Plus tard dans la matinée, quand les agents ont remarqué que l’articulation de son petit doigt droit était enflée, le plaignant a été conduit à l’hôpital. On lui a diagnostiqué une fracture du doigt et on lui a plâtré la main, après quoi on l’a ramené en cellule.

Dispositions législatives pertinentes

Paragraphe 25(1) du Code criminel -- Protection des personnes autorisées

25 (1) Quiconque est, par la loi, obligé ou autorisé à faire quoi que ce soit dans l’application ou l’exécution de la loi :
a) soit à titre de particulier
b) soit à titre d’agent de la paix ou de fonctionnaire public
c) soit pour venir en aide à un agent de la paix ou à un fonctionnaire public
d) soit en raison de ses fonctions

est, s’il agit en s’appuyant sur des motifs raisonnables, fondé à accomplir ce qu’il lui est enjoint ou permis de faire et fondé à employer la force nécessaire pour cette fin.

Analyse et décision du directeur

Le 27 avril 2021, alors qu’il était sous la garde du SPSF, le plaignant a reçu un diagnostic de blessure grave. L’AI, qui avait procédé à l’arrestation du plaignant plus tôt ce jour-là, l’a été désigné agent impliqué aux fins de l’enquête de l’UES. Après avoir évalué les éléments de preuve, j’estime qu’il n’y a aucun motif raisonnable de croire que l’AI ait commis une infraction criminelle en lien avec la blessure du plaignant.

En vertu du paragraphe 25 (1) du Code criminel, les policiers sont exonérés de toute responsabilité criminelle lorsqu’ils ont recours à la force dans l’exécution de leurs fonctions, pour autant que cette force n’excède pas ce qui est raisonnablement nécessaire à l’accomplissement de ce qu’il leur est enjoint ou permis de faire en vertu de la loi. Le dossier de preuve ne contient aucun élément qui suggèrerait que l’arrestation du plaignant pour avoir enfreint une condition de sa mise en liberté était illégale.

Par la suite, il n’y a pas suffisamment de preuves fiables d’un possible recours à une force excessive contre le plaignant. Selon un élément de preuve, l’homme aurait subi sa blessure quand l’AI lui aurait tordu le droit avec force en le menottant dans le dos. Il serait néanmoins imprudent et dangereux de fonder des accusations criminelles sur cet élément de preuve pour diverses raisons, notamment l’élément de preuve indiquant que la blessure du plaignant était auto-infligée – le résultat de sa boxe simulée et de ses coups de poing répétés contre les surfaces de sa cellule pendant sa détention.

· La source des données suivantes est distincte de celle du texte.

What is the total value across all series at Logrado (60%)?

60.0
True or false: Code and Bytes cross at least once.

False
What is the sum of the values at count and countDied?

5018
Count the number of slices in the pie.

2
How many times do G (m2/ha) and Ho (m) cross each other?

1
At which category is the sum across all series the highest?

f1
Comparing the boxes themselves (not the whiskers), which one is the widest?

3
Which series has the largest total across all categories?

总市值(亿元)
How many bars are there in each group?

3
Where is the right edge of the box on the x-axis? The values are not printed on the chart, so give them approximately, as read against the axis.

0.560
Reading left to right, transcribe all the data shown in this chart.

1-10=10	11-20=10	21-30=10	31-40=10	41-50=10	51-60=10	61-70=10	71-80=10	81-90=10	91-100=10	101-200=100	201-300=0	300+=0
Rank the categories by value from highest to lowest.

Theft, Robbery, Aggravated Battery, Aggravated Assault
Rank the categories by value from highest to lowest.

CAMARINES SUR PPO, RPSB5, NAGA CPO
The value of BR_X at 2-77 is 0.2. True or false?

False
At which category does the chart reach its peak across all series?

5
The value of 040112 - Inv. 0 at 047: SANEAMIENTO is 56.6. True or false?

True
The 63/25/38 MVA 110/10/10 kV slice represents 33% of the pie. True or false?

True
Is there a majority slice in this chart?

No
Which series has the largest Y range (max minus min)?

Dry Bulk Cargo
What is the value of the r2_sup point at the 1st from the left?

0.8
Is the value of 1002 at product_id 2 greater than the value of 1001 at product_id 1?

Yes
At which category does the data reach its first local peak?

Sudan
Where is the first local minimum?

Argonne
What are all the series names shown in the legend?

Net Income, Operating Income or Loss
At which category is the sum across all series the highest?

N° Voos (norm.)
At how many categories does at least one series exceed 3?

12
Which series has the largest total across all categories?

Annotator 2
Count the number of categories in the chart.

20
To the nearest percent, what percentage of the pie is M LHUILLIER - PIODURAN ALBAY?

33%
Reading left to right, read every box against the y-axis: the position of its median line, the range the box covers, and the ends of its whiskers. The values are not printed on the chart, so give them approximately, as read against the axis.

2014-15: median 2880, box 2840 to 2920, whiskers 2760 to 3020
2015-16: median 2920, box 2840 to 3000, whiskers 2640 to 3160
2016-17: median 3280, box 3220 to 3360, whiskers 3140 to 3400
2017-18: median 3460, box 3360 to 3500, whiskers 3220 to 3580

Le reste de la preuve montre que rien de malencontreux ne s’est produit sur les lieux de l’arrestation du plaignant. L’AI a indiqué que l’arrestation s’était déroulée sans incident. L’AT no 1, qui était présent lors de l’arrestation, a confirmé que l’AI a placé le plaignant sous garde sans incident.

Au vu du dossier susmentionné, je ne peux raisonnablement pas conclure que l’AI a eu recours à autre chose qu’une force minimale et raisonnable pour arrêter le plaignant, à savoir la force qui aurait été nécessaire pour lui saisir les bras et le menotter. Il n’y a donc pas lieu de déposer des accusations criminelles dans cette affaire, et le dossier est clos.


Date : 21 juin 2021

Approuvé par voie électronique par

Joseph Martino
Directeur
Unité des enquêtes spéciales

Note:

La version originale anglaise signée du rapport fait autorité. En cas de divergence entre cette version et les versions anglaise ou française en ligne, la version originale anglaise signée du rapport l’emporte.